Question 21: How would you the amount of memory to allocate to each executor?
Answer: SPARK_EXECUTOR_MEMORY sets the amount of memory to allocate to each executor.
Question 22: How do you define RDD?
Answer: A Resilient Distributed Dataset (RDD), the basic abstraction in Spark. It represents an immutable, partitioned collection of elements that can be operated on in parallel. Resilient Distributed Datasets (RDDs) are a distributed memory abstraction that lets programmers perform in-memory computations on large clusters in a fault-tolerant manner.
- Resilient: Fault-tolerant and so able to recomputed missing or damaged partitions on node failures with the help of RDD lineage graph.
- Distributed: across clusters.
- Dataset: is a collection of partitioned data.
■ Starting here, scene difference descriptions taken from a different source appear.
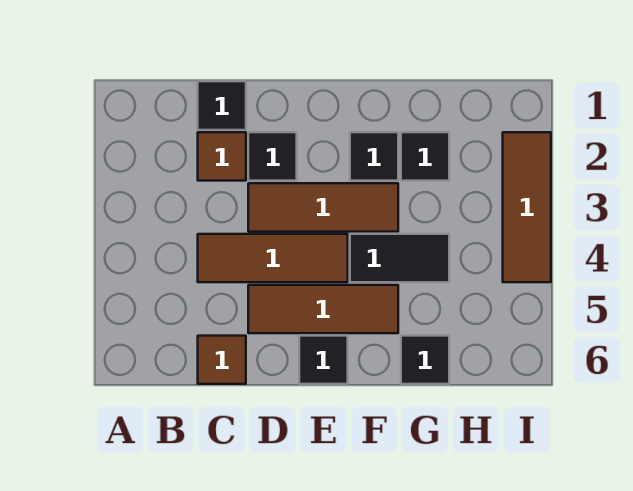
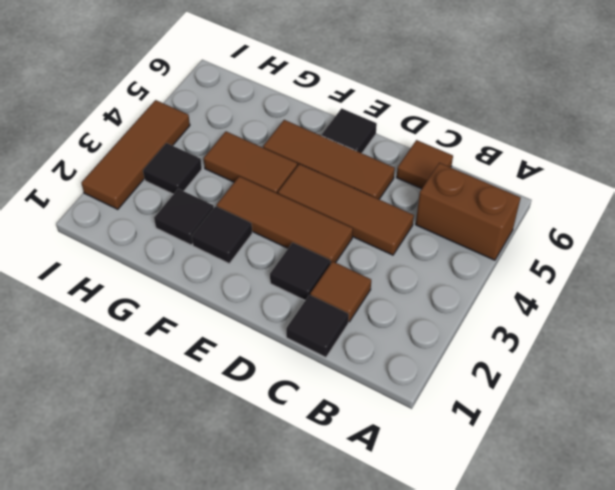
none -> brown brick A5:B5 level 1
black tile F4:G4 level 1 -> brown tile F4:G4 level 1
black tile G6 level 1 -> black tile H3 level 1

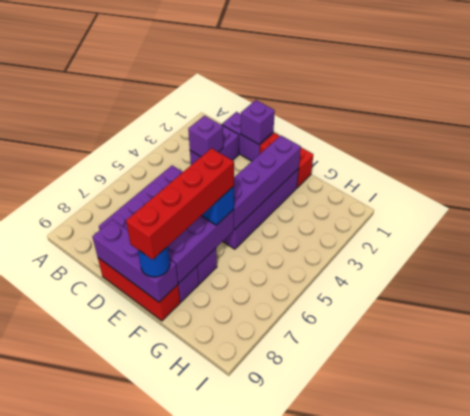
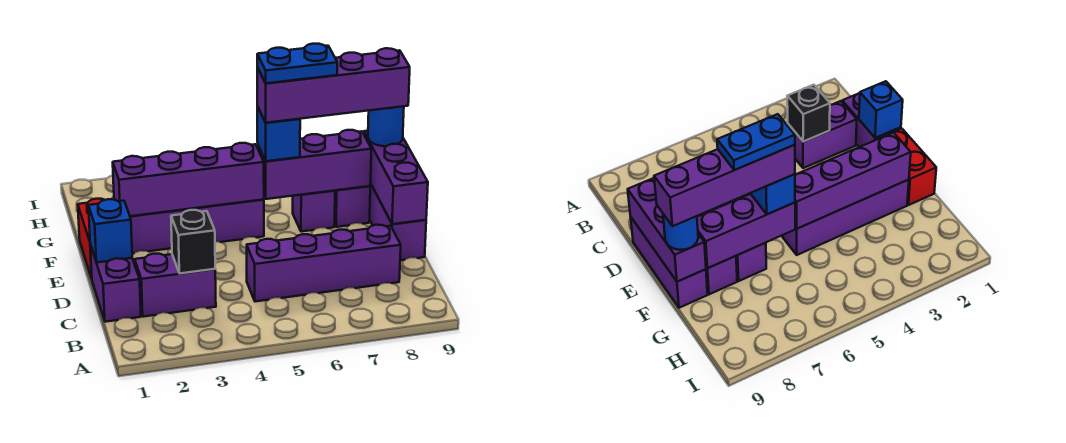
purple brick C3 level 2 -> black brick C3 level 2
purple brick D1 level 2 -> blue brick D1 level 2
red brick D9:F9 level 1 -> purple brick D9:F9 level 1
red brick F6:F9 level 4 -> purple brick F6:F9 level 4
none -> blue plate F6:F7 level 5

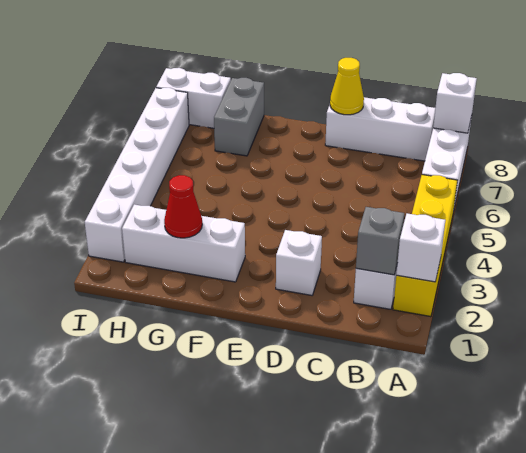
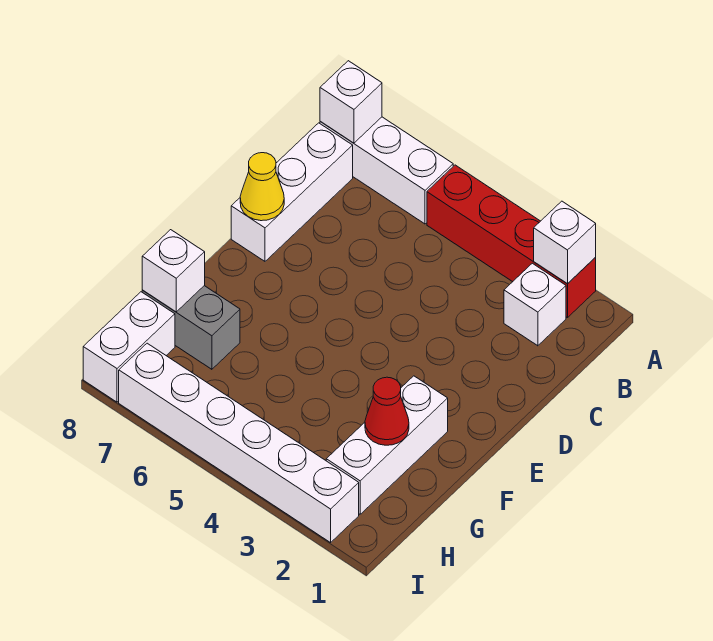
yellow brick A2:A5 level 1 -> red brick A2:A5 level 1
grey brick B2 level 2 -> none
white brick D2 level 1 -> white brick G8 level 2

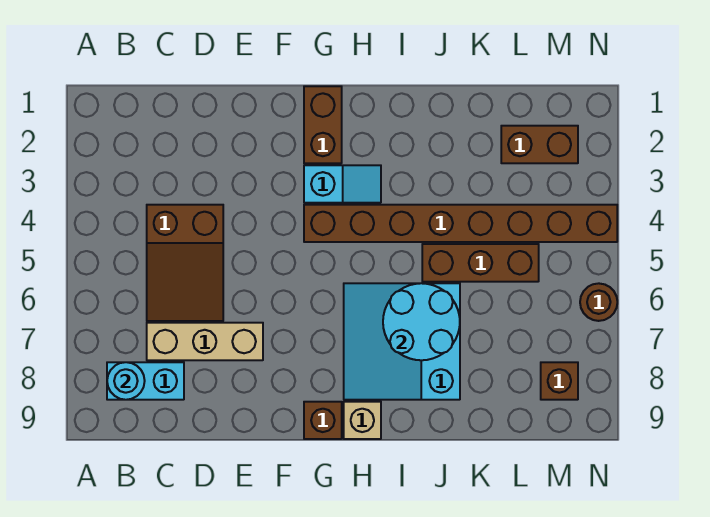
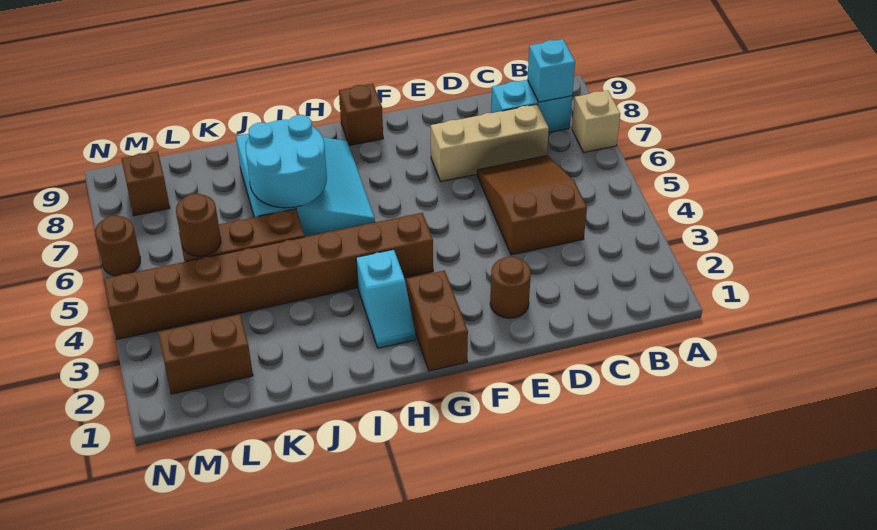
cyan round brick B8 level 2 -> cyan brick B8 level 2
none -> brown round brick E2 level 1
cyan slope G3:H3 level 1 top G -> cyan slope H2:H3 level 1 top 3
tan brick H9 level 1 -> tan brick A7 level 1
none -> brown round brick L5 level 2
- Typed: Data in RDD are strongly typed.
- Lazy evaluation: Transformation (creating new RDD from existing RDD) is lazy.
- Immutable: Once you create an RDD, its content cannot be changed.
- Parallel Processing: On single RDD, which is distributed across the nodes in the cluster can be worked upon in parallel.
- Caching: You can cache the RDD in memory, if you need it later on, rather than recreating again and again (Which gives the performance boost)
Question 23: What is Lazy evaluated RDD mean?
Answer: Lazy evaluated, i.e. the data inside RDD is not available or transformed until an action is executed that triggers the execution.
Question 24: How would you control the number of partitions of a RDD?
Answer: You can control the number of partitions of a RDD using repartition or coalesce operations.
Question 25: What are the possible operations on RDD
Answer: RDDs support two kinds of operations:
- Transformations - lazy operations that return another RDD.
- Actions - operations that trigger computation and return values.